--- Aplique a leitura ---
#1 Reescreva o trecho do texto sobre Alcântara que vai de "Neste contexto é" até "que lá vivem.", trocando "Resolução" por "Portaria".
#2 Prossiga com o texto sobre Alcântara a partir da última frase apresentada.

--- Trecho para leitura ---
Neste contexto é que se deve compreender a inoportuna publicação da Resolução no último dia 26. Nesse sentido, há uma premente necessidade de modificá-la, aperfeiçoando-a a uma visão mais ampla, tendo em vista um detalhamento de condições para o desenvolvimento econômico e social para Alcântara – numa região com um dos menores IDH do país. Como nunca isso se faz necessário; estruturar um moderno CEA mantendo tal “status quo”, em meio a tantas potencialidades que saltam à vista, seria uma postura lamentavelmente reacionária e de enorme insensibilidade para com os brasileiros que lá vivem. 

Assim, em especial, o PDI precisará equacionar a questão fundiária, que rigorosamente comparece como problema importante desde os primórdios da implementação do CLA em meados da década de 80. É este planejamento que deve ser desenvolvido para inaugurar linhas de ação visando sua superação – base para o destravamento das potencialidades do CEA.

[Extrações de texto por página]

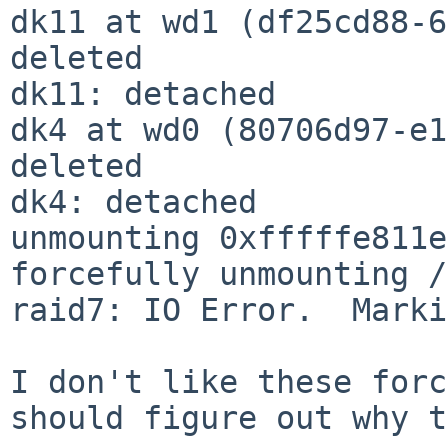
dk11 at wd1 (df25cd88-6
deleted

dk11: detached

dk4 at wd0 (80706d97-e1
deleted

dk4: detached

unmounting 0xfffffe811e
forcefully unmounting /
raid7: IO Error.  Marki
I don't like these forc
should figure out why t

==

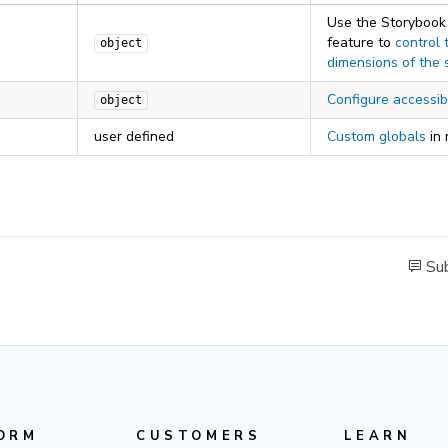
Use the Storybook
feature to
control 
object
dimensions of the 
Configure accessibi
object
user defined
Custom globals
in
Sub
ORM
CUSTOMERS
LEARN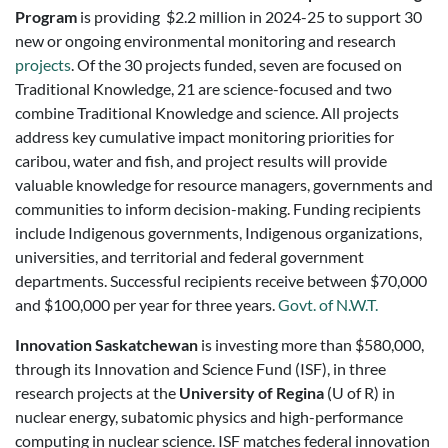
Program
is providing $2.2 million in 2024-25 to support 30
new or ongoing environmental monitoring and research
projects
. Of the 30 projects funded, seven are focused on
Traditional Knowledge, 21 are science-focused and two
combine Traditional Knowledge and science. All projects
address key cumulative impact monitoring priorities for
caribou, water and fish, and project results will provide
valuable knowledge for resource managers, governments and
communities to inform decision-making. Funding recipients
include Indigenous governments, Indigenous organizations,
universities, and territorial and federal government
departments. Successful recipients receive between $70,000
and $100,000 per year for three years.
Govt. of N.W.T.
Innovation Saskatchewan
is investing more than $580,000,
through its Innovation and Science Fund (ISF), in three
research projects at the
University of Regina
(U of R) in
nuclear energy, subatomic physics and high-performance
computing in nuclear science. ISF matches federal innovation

--- Suas respostas escritas ---
#1
Neste contexto é que se deve compreender a inoportuna publicação da Portaria no último dia 26. Nesse sentido, há uma premente necessidade de modificá-la, aperfeiçoando-a a uma visão mais ampla, tendo em vista um detalhamento de condições para o desenvolvimento econômico e social para Alcântara – numa região com um dos menores IDH do país. Como nunca isso se faz necessário; estruturar um moderno CEA mantendo tal “status quo”, em meio a tantas potencialidades que saltam à vista, seria uma postura lamentavelmente reacionária e de enorme insensibilidade para com os brasileiros que lá vivem.

#2
Este é um grande desafio nesta fase pós aprovação do AST: equacionar as demandas legítimas das famílias que vivem na área atribuída ao CEA com o interesse estratégico do país e do Maranhão de ter um Centro Espacial “de classe mundial” que transborde desenvolvimento para seu entorno geográfico. Para isso, estudar e planejar as ações, consultando amplamente os atores interessados e alinhando-os com os grandes interesses estratégicos do país e de seu desenvolvimento é o caminho. 


(*) Professor de Geopolítica da Escola Superior de Guerra (ESG) e professor convidado do Programa de Pós Graduação em Engenharia Aeroespacial da Universidade Federal do Maranhão (UFMA). Foi Chefe da Assessoria Especial de Planejamento do Ministério da Defesa. 





(**) Professor de Engenharia Elétrica, Engenharia Aeroespacial e Biotecnologia da Universidade Federal do Maranhão (UFMA), ex-Pró Reitor de Pesquisa e Pós Graduação da UFMA, ex-diretor da Agência Nacional do Petróleo. As opiniões aqui apresentadas não necessariamente representam as das instituições mencionadas.





Fonte: Dos próprios autores.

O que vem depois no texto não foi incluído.